Investigators found that NMC fabricated, plagiarised and falsified various reports, and failed to produce others at all. The invoices, totalling R4m, were created by Prasa’s financial officer, Francis Theoane, who has since been dismissed.
Theoane allegedly generated the invoices using the website invoicehome.com and submitted them to Prasa on NMC’s behalf.
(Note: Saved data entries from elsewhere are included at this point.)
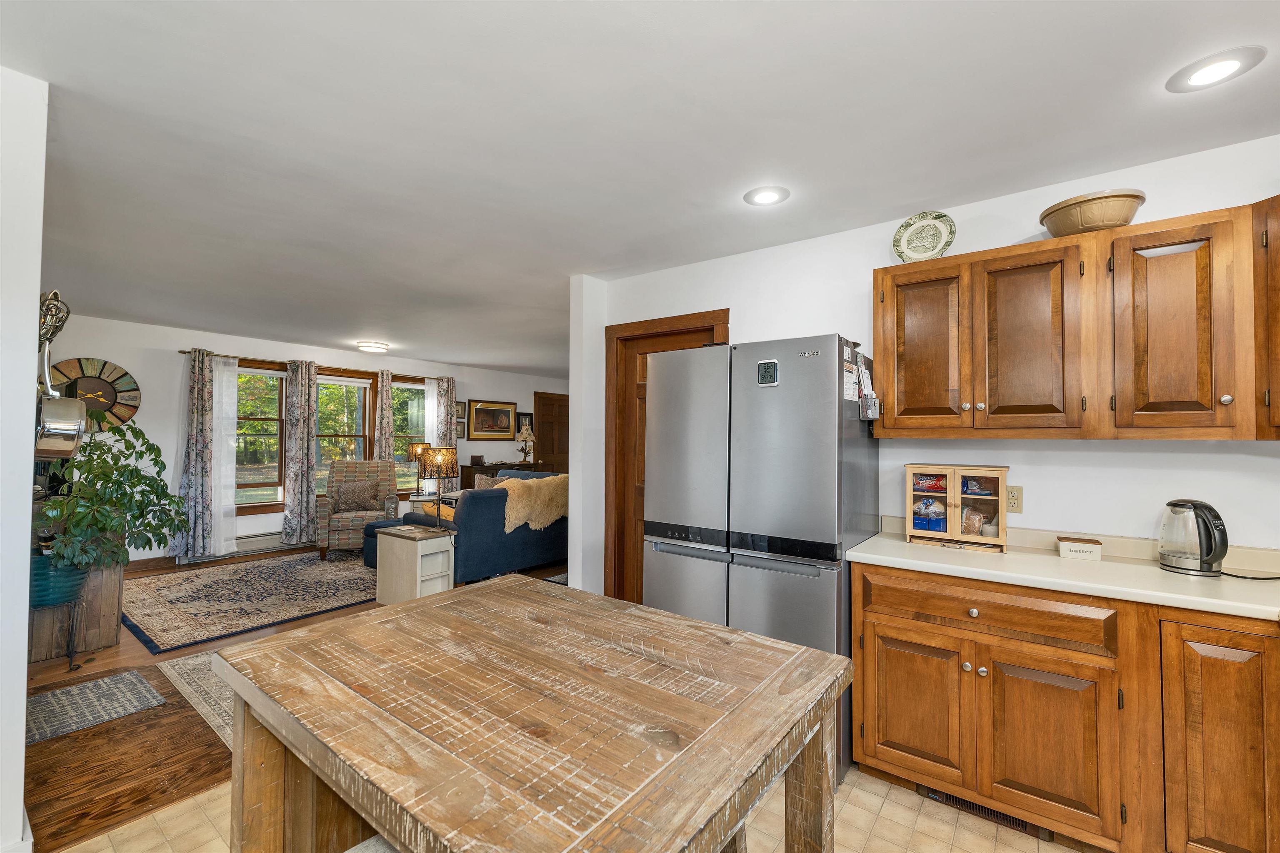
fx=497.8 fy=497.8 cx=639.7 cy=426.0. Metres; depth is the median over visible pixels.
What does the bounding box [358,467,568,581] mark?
sofa
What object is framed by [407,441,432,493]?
table lamp
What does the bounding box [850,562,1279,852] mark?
base cabinet
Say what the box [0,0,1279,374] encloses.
ceiling
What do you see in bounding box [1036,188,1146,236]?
ceramic bowl
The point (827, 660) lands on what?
dining table
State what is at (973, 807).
floor vent
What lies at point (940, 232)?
decorative plate
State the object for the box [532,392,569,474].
door
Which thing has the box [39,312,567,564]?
far wall
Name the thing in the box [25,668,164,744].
doormat
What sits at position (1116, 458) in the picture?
kitchen wall
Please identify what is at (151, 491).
potted plant
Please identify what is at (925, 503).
packaged food
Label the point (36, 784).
wood floor
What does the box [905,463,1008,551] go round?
cabinet
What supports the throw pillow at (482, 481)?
on the sofa at (479, 508)
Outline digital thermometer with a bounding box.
[756,359,779,386]
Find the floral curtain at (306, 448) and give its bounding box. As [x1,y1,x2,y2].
[282,357,319,545]
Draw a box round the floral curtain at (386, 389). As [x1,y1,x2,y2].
[374,371,394,469]
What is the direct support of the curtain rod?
attached to the far wall at (168, 349)
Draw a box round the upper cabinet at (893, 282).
[872,197,1279,437]
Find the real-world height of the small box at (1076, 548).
0.065 m
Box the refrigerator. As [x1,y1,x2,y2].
[641,333,879,778]
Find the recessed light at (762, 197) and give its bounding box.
[744,185,789,206]
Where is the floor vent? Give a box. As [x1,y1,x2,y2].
[920,783,1052,839]
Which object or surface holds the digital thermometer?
attached to the refrigerator
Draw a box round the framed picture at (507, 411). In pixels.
[467,400,517,440]
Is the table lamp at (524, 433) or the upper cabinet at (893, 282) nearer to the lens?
the upper cabinet at (893, 282)
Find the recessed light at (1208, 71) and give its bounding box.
[1166,45,1266,92]
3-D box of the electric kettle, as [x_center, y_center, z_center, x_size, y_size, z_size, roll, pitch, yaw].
[1.959,0.386,1.765,0.184,0.252,0.184,0,-1,37]
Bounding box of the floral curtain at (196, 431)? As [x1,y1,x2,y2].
[169,348,217,560]
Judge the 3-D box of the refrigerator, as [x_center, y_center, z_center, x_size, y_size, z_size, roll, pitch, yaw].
[0.599,0.531,2.498,0.934,1.792,0.768,0,-1,37]
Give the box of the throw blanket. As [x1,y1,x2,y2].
[492,472,569,533]
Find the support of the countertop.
on the base cabinet at (888, 665)
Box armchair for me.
[315,459,399,559]
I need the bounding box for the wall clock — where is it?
[48,356,141,431]
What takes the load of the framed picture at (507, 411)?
attached to the far wall at (168, 349)
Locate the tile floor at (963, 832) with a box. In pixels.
[61,764,1102,852]
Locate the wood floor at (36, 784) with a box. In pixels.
[17,549,567,852]
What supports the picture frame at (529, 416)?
attached to the far wall at (168, 349)
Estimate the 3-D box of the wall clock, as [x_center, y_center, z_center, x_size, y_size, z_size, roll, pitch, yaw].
[-5.204,-0.298,4.711,0.052,0.702,0.675,0,-1,37]
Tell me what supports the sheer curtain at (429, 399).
hanging from the curtain rod
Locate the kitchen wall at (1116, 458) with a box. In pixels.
[587,132,1279,598]
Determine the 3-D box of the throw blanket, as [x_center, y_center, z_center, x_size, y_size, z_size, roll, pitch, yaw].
[-1.077,0.756,4.953,0.485,0.514,0.783,0,-1,37]
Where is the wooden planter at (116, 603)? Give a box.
[27,557,124,661]
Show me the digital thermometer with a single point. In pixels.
(772, 364)
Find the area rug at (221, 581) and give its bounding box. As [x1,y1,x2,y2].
[119,550,377,653]
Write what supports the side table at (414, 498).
on the wood floor at (36, 784)
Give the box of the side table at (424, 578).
[372,523,454,604]
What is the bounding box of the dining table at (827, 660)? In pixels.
[207,574,851,852]
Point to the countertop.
(1211, 600)
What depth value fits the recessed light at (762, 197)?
2.29 m
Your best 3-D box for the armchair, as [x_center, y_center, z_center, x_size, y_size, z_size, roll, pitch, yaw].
[-3.251,0.924,5.775,0.810,1.045,0.881,1,-1,-25]
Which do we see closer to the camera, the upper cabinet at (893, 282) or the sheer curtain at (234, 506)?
the upper cabinet at (893, 282)
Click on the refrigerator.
(767, 448)
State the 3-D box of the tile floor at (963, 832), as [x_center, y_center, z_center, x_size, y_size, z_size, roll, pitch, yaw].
[0.283,1.421,0.715,4.361,0.062,4.107,0,-1,37]
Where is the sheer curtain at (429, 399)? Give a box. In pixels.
[424,378,439,449]
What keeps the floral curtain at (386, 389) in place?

The SIU said Prasa provided no reasonable explanation for an employee to create and submit such invoices.
In total, Prasa paid NMC R51.7m.
Between November 2016 and February 2018, the report shows that NMC paid R291,000 in kickbacks — in six tranches — to Mthimkhulu’s company, African Engineering Technology Institute.
In September last year, Mthimkhulu was sentenced to a 15-year jail term for misrepresenting his qualifications and falsely claiming he had a master’s degree and a doctorate in engineering management.
The report also shows that in February 2018, NMC paid R2.8m to Lamothewa Trading, owned by Leroma David Theoane. David, the brother of Francis Theoane, did not respond to requests for comment and Francis could not be reached.
NMC director Nandisa Gschwari denied all wrongdoing, including that Prasa paid her company R51.7m. “NMC denies, in the strongest terms, that it paid any ‘kickbacks’ to Molathethwa Trading, African Engineering, or any other party,” she said.
All payments made by NMC to subcontractors, she said, were legitimate subcontracting payments for services procured and supervised by NMC’s senior engineering team at the time.
NMC did not bill Prasa for fabricated or incomplete work, and all invoices submitted were for bona fide services and deliverables, she said.